#### DATA UNDER STUDY
....
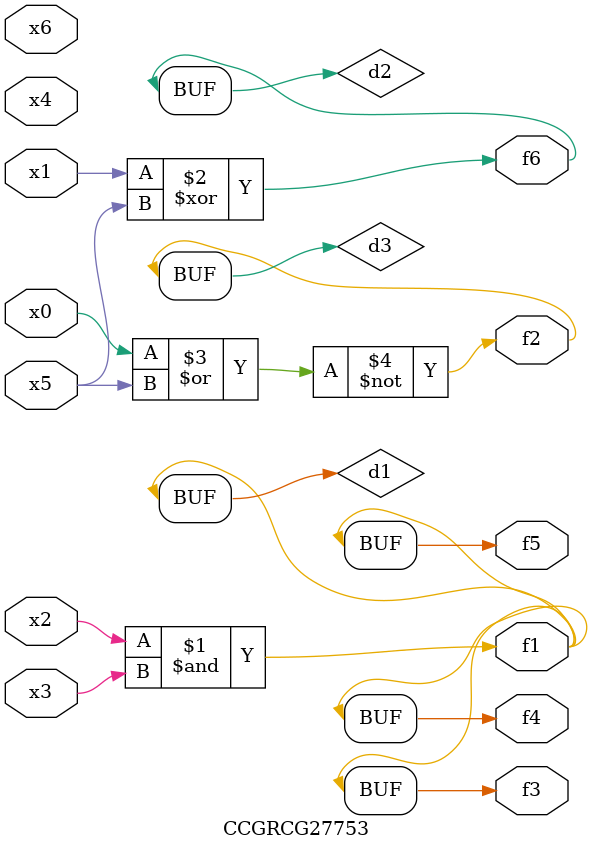
<source format=v>
module CCGRCG27753(
	input x0, x1, x2, x3, x4, x5, x6,
	output f1, f2, f3, f4, f5, f6
);

	wire d1, d2, d3;

	and (d1, x2, x3);
	xor (d2, x1, x5);
	nor (d3, x0, x5);
	assign f1 = d1;
	assign f2 = d3;
	assign f3 = d1;
	assign f4 = d1;
	assign f5 = d1;
	assign f6 = d2;
endmodule

</source>
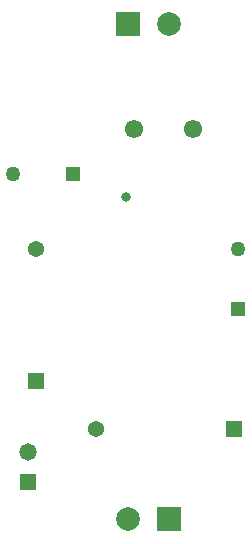
<source format=gbr>
G04*
G04 #@! TF.GenerationSoftware,Altium Limited,Altium Designer,22.4.2 (48)*
G04*
G04 Layer_Color=16711935*
%FSLAX44Y44*%
%MOMM*%
G71*
G04*
G04 #@! TF.SameCoordinates,4A528D61-7CE6-41CA-A9B8-15A1ED942E6C*
G04*
G04*
G04 #@! TF.FilePolarity,Negative*
G04*
G01*
G75*
%ADD15C,2.0032*%
%ADD16R,2.0032X2.0032*%
%ADD17R,1.4732X1.4732*%
%ADD18C,1.4732*%
%ADD19C,1.5532*%
%ADD20R,1.2632X1.2632*%
%ADD21C,1.2632*%
%ADD22R,1.2632X1.2632*%
%ADD23R,1.3716X1.3716*%
%ADD24C,1.3716*%
%ADD25R,1.3716X1.3716*%
%ADD26C,0.8032*%
D15*
X423900Y723900D02*
D03*
X388900Y304800D02*
D03*
D16*
Y723900D02*
D03*
X423900Y304800D02*
D03*
D17*
X304800Y336550D02*
D03*
D18*
Y361950D02*
D03*
D19*
X394100Y635000D02*
D03*
X444100D02*
D03*
D20*
X342900Y596900D02*
D03*
D21*
X292100D02*
D03*
X482600Y533400D02*
D03*
D22*
Y482600D02*
D03*
D23*
X311150Y422148D02*
D03*
D24*
Y533400D02*
D03*
X361950Y381000D02*
D03*
D25*
X478790D02*
D03*
D26*
X387350Y577850D02*
D03*
M02*

</source>
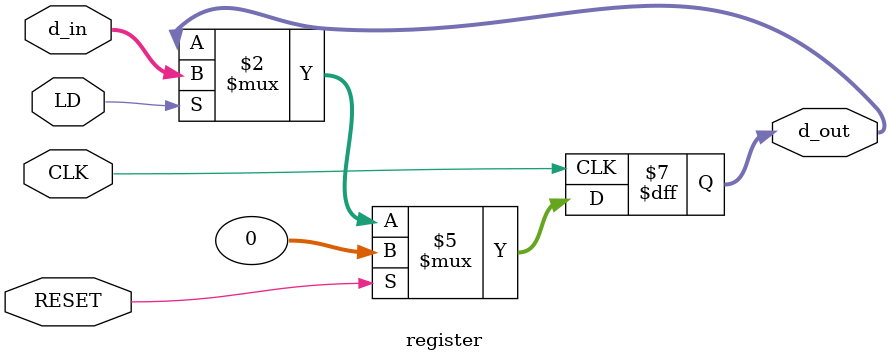
<source format=sv>
module register #(parameter N = 32)
	(input logic [N-1:0] d_in,
	input logic CLK,RESET,LD,
	output logic [N-1:0] d_out);
	
	always_ff @(posedge CLK)
	begin
		if(RESET)
			d_out <= {N{1'b0}};
		else if (LD)
			d_out <= d_in;
	end
endmodule
</source>
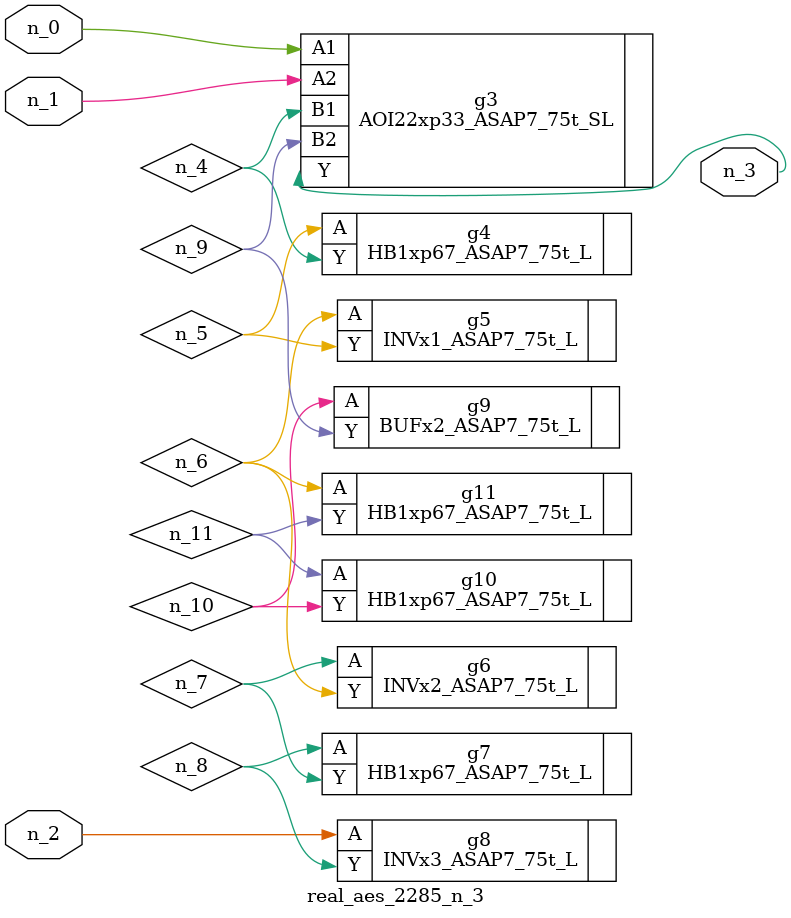
<source format=v>
module real_aes_2285_n_3 (n_0, n_2, n_1, n_3);
input n_0;
input n_2;
input n_1;
output n_3;
wire n_4;
wire n_5;
wire n_7;
wire n_9;
wire n_6;
wire n_8;
wire n_10;
wire n_11;
AOI22xp33_ASAP7_75t_SL g3 ( .A1(n_0), .A2(n_1), .B1(n_4), .B2(n_9), .Y(n_3) );
INVx3_ASAP7_75t_L g8 ( .A(n_2), .Y(n_8) );
HB1xp67_ASAP7_75t_L g4 ( .A(n_5), .Y(n_4) );
INVx1_ASAP7_75t_L g5 ( .A(n_6), .Y(n_5) );
HB1xp67_ASAP7_75t_L g11 ( .A(n_6), .Y(n_11) );
INVx2_ASAP7_75t_L g6 ( .A(n_7), .Y(n_6) );
HB1xp67_ASAP7_75t_L g7 ( .A(n_8), .Y(n_7) );
BUFx2_ASAP7_75t_L g9 ( .A(n_10), .Y(n_9) );
HB1xp67_ASAP7_75t_L g10 ( .A(n_11), .Y(n_10) );
endmodule
</source>
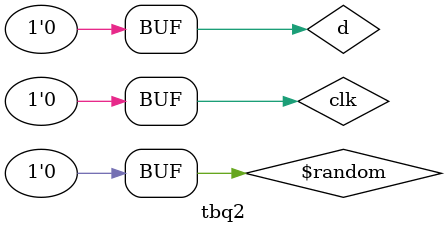
<source format=sv>
module tbq2();
    logic d = 0, clk = 0;
    wire Q, Qb;
    q2 d_flip_flop (d, clk, Q, Qb);
    initial repeat (15) #100 clk = ~clk;
    initial repeat (15) #150 d = $random;
endmodule
</source>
....
#### TASK ITEM
Return the full listing above verbatim, please, but without its images.

#### ANSWER AREA
<source format=v>
module CCGRCG27753(
	input x0, x1, x2, x3, x4, x5, x6,
	output f1, f2, f3, f4, f5, f6
);

	wire d1, d2, d3;

	and (d1, x2, x3);
	xor (d2, x1, x5);
	nor (d3, x0, x5);
	assign f1 = d1;
	assign f2 = d3;
	assign f3 = d1;
	assign f4 = d1;
	assign f5 = d1;
	assign f6 = d2;
endmodule

</source>
<source format=gbr>
G04*
G04 #@! TF.GenerationSoftware,Altium Limited,Altium Designer,22.4.2 (48)*
G04*
G04 Layer_Color=16711935*
%FSLAX44Y44*%
%MOMM*%
G71*
G04*
G04 #@! TF.SameCoordinates,4A528D61-7CE6-41CA-A9B8-15A1ED942E6C*
G04*
G04*
G04 #@! TF.FilePolarity,Negative*
G04*
G01*
G75*
%ADD15C,2.0032*%
%ADD16R,2.0032X2.0032*%
%ADD17R,1.4732X1.4732*%
%ADD18C,1.4732*%
%ADD19C,1.5532*%
%ADD20R,1.2632X1.2632*%
%ADD21C,1.2632*%
%ADD22R,1.2632X1.2632*%
%ADD23R,1.3716X1.3716*%
%ADD24C,1.3716*%
%ADD25R,1.3716X1.3716*%
%ADD26C,0.8032*%
D15*
X423900Y723900D02*
D03*
X388900Y304800D02*
D03*
D16*
Y723900D02*
D03*
X423900Y304800D02*
D03*
D17*
X304800Y336550D02*
D03*
D18*
Y361950D02*
D03*
D19*
X394100Y635000D02*
D03*
X444100D02*
D03*
D20*
X342900Y596900D02*
D03*
D21*
X292100D02*
D03*
X482600Y533400D02*
D03*
D22*
Y482600D02*
D03*
D23*
X311150Y422148D02*
D03*
D24*
Y533400D02*
D03*
X361950Y381000D02*
D03*
D25*
X478790D02*
D03*
D26*
X387350Y577850D02*
D03*
M02*

</source>
<source format=sv>
module register #(parameter N = 32)
	(input logic [N-1:0] d_in,
	input logic CLK,RESET,LD,
	output logic [N-1:0] d_out);
	
	always_ff @(posedge CLK)
	begin
		if(RESET)
			d_out <= {N{1'b0}};
		else if (LD)
			d_out <= d_in;
	end
endmodule
</source>
<source format=v>
module real_aes_2285_n_3 (n_0, n_2, n_1, n_3);
input n_0;
input n_2;
input n_1;
output n_3;
wire n_4;
wire n_5;
wire n_7;
wire n_9;
wire n_6;
wire n_8;
wire n_10;
wire n_11;
AOI22xp33_ASAP7_75t_SL g3 ( .A1(n_0), .A2(n_1), .B1(n_4), .B2(n_9), .Y(n_3) );
INVx3_ASAP7_75t_L g8 ( .A(n_2), .Y(n_8) );
HB1xp67_ASAP7_75t_L g4 ( .A(n_5), .Y(n_4) );
INVx1_ASAP7_75t_L g5 ( .A(n_6), .Y(n_5) );
HB1xp67_ASAP7_75t_L g11 ( .A(n_6), .Y(n_11) );
INVx2_ASAP7_75t_L g6 ( .A(n_7), .Y(n_6) );
HB1xp67_ASAP7_75t_L g7 ( .A(n_8), .Y(n_7) );
BUFx2_ASAP7_75t_L g9 ( .A(n_10), .Y(n_9) );
HB1xp67_ASAP7_75t_L g10 ( .A(n_11), .Y(n_10) );
endmodule
</source>
<source format=sv>
module tbq2();
    logic d = 0, clk = 0;
    wire Q, Qb;
    q2 d_flip_flop (d, clk, Q, Qb);
    initial repeat (15) #100 clk = ~clk;
    initial repeat (15) #150 d = $random;
endmodule
</source>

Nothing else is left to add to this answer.